Projet de recherche La publication de la Geschichte der Kunst des Altertums de Johann Joachim Winckelmann en 1764 est généralement considérée comme la naissance de l'étude moderne et scientifique de la sculpture. Son succès a obscurci d'autres façons d'étudier l'histoire de la sculpture et de concevoir sa nature et son importance. Elles prenaient leurs origines dans les études antiquaires du suédois Figrelius, et des études sur les origines idolâtres de la sculpture de G. Borboni, Delle Statue (Rome 1661) et Francois Lemée, Traité des statues (Paris 1688). Les études ethnographiques du Président de Brosses (Du culte des dieux fétiches, Genève 1760), de Ottavien de Guasco (De l'usage des statues chez les anciens, Bruxelles 1768), et de J.A. Dulaure (Des cultes qui ont précédé et amené l'idolâtrie ou l'adoration des figures humaines, Paris 1805), établirent une historiographie de la sculpture très différente de celle de Winckelmann. Cette série d'études finit avec le livre d'Antoine –Chrysostome Quatremère de Quincy sur le Jupiter Olympien, publié en 1815. Ces auteurs ne considéraient pas cet art comme un des beaux-arts, et le premier but de leurs études ne fut pas de déterminer les mérites artistiques des œuvres. Par contre, ils cernaient les fonctions religieuses et politiques de la sculpture. Ils voulurent tous démontrer que les origines de cet art sont religieux, et que sa naissance est liée très étroitement à celle des sociétés primitives. Ils contribuèrent ainsi à une étude de la sculpture fondée sur un regard ethnographique, et non pas artistique qui présenta l'art classique comme l'idéal artistique pour le temps présent.

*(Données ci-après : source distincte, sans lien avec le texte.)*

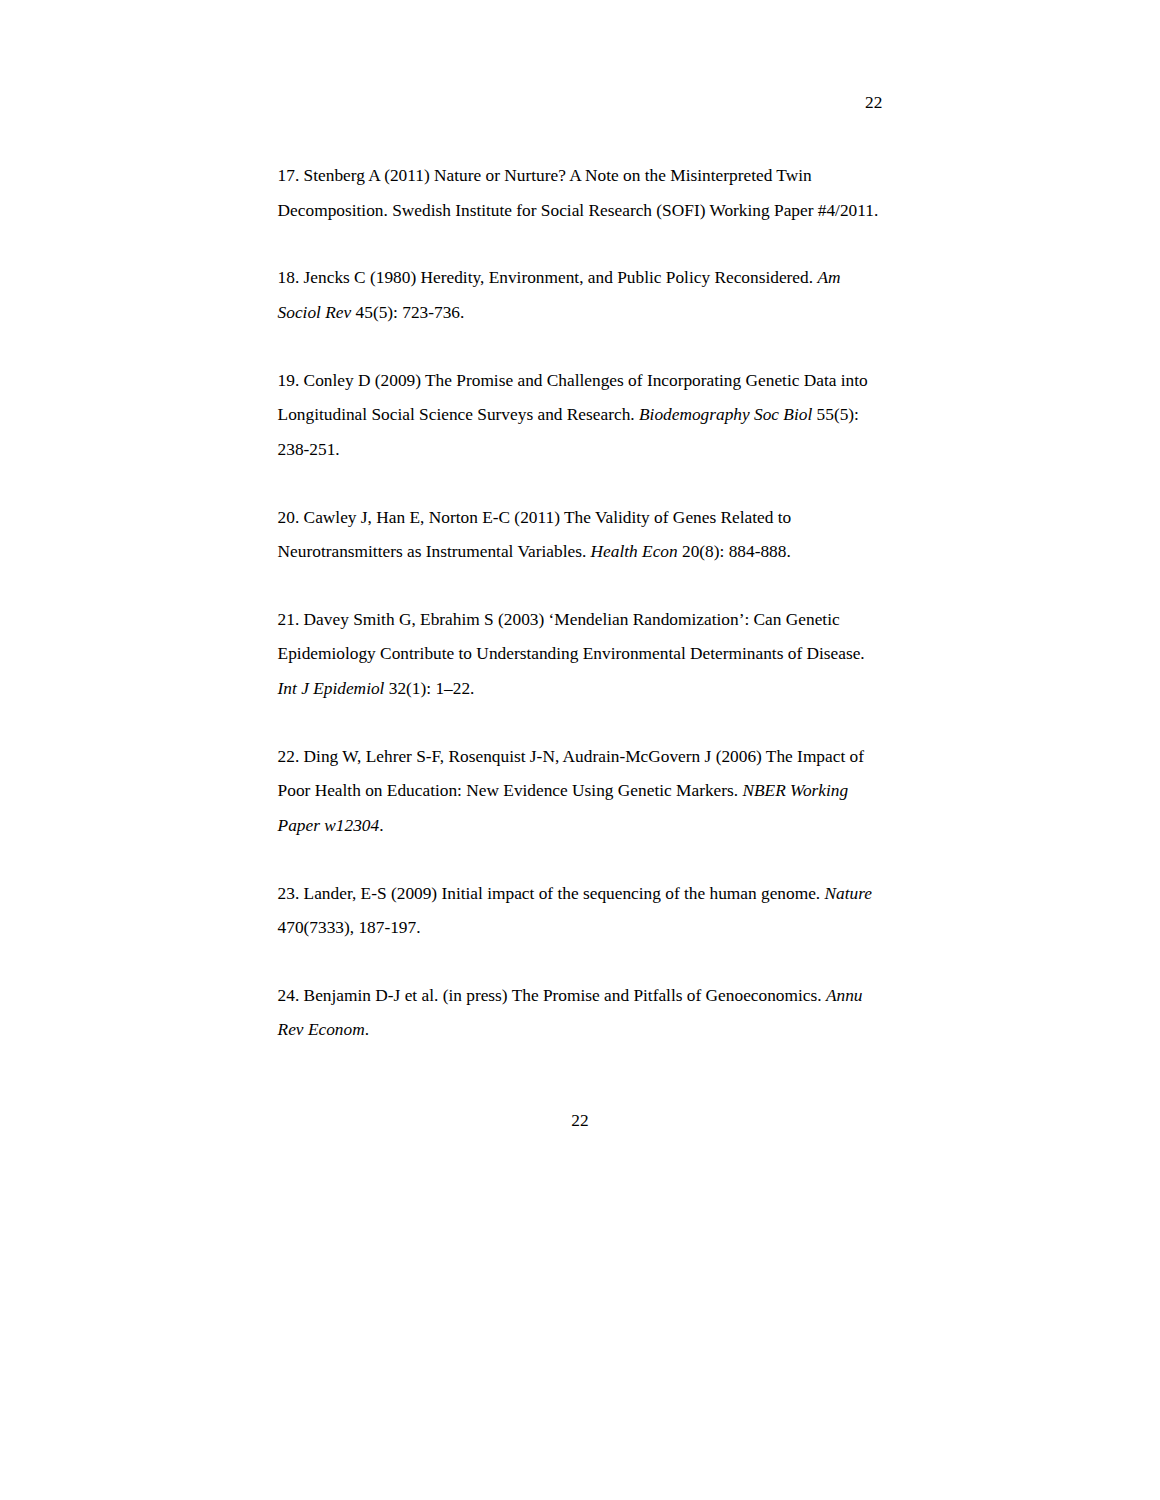22
17. Stenberg A (2011) Nature or Nurture? A Note on the Misinterpreted Twin Decomposition. Swedish Institute for Social Research (SOFI) Working Paper #4/2011.
18. Jencks C (1980) Heredity, Environment, and Public Policy Reconsidered. Am Sociol Rev 45(5): 723-736.
19. Conley D (2009) The Promise and Challenges of Incorporating Genetic Data into Longitudinal Social Science Surveys and Research. Biodemography Soc Biol 55(5): 238-251.
20. Cawley J, Han E, Norton E-C (2011) The Validity of Genes Related to Neurotransmitters as Instrumental Variables. Health Econ 20(8): 884-888.
21. Davey Smith G, Ebrahim S (2003) ‘Mendelian Randomization’: Can Genetic Epidemiology Contribute to Understanding Environmental Determinants of Disease. Int J Epidemiol 32(1): 1–22.
22. Ding W, Lehrer S-F, Rosenquist J-N, Audrain-McGovern J (2006) The Impact of Poor Health on Education: New Evidence Using Genetic Markers. NBER Working Paper w12304.
23. Lander, E-S (2009) Initial impact of the sequencing of the human genome. Nature 470(7333), 187-197.
24. Benjamin D-J et al. (in press) The Promise and Pitfalls of Genoeconomics. Annu Rev Econom.
22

Dans la période 1790-1820 deux vecteurs se croisent : d'un part la naissance des musées d'antiquités et d'ethnographie, de l'autre la réflection ethnographique, politique et religieuse sur les origines de la sculpture et ses rôles dans la société. Ces vecteurs se croisent dans les fondations, autour de 1800, des premiers musées et collections publiques d'antiquité. Celui de Leyde, par exemple, fondé en 1818 fut le premier en Europe ; il devait réunir dans une même galerie les antiquités grecques, romaines, indiennes et indonésiennes. L'iniative est due pour une partie majeure au roi Louis Napoléon.

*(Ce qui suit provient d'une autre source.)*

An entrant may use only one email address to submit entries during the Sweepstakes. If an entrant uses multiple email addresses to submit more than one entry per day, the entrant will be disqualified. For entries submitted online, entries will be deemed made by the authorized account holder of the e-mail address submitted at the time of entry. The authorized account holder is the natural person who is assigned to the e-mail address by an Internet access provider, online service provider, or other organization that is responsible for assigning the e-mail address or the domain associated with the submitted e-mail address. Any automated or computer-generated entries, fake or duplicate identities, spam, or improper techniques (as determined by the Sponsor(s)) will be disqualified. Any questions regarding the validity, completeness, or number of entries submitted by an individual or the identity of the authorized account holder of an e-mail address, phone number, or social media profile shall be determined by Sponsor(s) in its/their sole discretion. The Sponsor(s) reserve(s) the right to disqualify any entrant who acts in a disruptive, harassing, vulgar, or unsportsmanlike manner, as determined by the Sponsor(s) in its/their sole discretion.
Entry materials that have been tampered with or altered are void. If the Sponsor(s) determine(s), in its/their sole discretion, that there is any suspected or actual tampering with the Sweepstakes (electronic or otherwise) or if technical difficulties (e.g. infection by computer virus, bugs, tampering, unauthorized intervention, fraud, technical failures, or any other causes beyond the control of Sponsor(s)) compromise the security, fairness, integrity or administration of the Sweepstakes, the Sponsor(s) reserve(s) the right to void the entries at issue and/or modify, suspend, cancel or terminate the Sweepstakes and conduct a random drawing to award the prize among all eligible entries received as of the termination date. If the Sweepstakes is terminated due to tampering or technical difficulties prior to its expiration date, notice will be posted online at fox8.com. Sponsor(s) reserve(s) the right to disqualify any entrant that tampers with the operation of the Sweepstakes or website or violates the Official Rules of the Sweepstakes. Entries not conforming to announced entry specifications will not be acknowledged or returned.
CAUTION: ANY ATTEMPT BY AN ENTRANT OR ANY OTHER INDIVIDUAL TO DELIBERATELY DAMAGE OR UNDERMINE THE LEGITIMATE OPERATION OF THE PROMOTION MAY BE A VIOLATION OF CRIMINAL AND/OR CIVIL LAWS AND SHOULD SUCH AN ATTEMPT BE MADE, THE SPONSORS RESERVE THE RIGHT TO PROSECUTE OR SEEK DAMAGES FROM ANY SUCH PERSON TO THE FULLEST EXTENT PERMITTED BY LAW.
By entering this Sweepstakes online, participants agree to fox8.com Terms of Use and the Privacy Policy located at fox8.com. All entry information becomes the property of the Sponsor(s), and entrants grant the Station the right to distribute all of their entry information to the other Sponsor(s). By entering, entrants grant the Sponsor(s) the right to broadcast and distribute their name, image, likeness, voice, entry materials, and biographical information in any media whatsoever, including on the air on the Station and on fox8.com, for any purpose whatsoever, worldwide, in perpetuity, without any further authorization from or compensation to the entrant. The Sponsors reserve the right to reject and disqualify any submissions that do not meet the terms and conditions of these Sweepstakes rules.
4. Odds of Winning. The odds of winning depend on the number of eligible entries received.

Jusqu'à présent, la naissance du Muséum Français, du musée du Louvre et du musée des Monuments français a été très bien étudiée. En revanche, les rapports entre des façons radicalement différentes d'étudier la sculpture, fondées sur la vision de Winckelmann ou sur une approche ethnographique, et entre la fondation des musées d'antiquités et des musées ethnographiques n'ont pas encore été l'objet d'une telle étude. C'est surtout le cas pour la période autour de 1800, quand l'étude ethnographique de la sculpture est encore dans ses premières phases et n'a pas encore reçu la consécration des chaires universitaires. C'est ce chassé-croisé entre histoire de l'art et ethnographie, musées d'antiquités grecques et romaines, et non-européennes que je voudrais étudier pendant un séjour à l'INHA.

Le nouveau projet vise donc, entre autres, à faire une analyse comparative des débats et prises de position historiques, esthétiques et ethnologiques vis à vis des origines de la sculpture tant européenne que mondiale, dans le musée d'Antiquités à Leyde et les collections de sculpture antique à Paris montrées autour de 1800, une période brève mais très formatrice dans le domaine culturel, pendant laquelle les Pays-Bas faisaient partie de l'Empire de Napoléon. Le séjour à l'INHA servirait à établir la bibliographie de sources primaires et secondaires, et surtout à étudier les débats à Paris à cette époque sur ces questions et à analyser l'évolution conduisant des cabinets de curiosités sous l'Ancien Régime à l'institution d'un musée d'ethnographie à Paris. Cette histoire a été étudiée du point de vue de l'ethnographie, surtout dans le contexte de l'histoire du musée de l'Homme et la fondation du musée du Quai Branly, mais pas sous l'angle des rapports entre ethnologie et histoire de la sculpture dans les décennies fondatrices autour de 1800.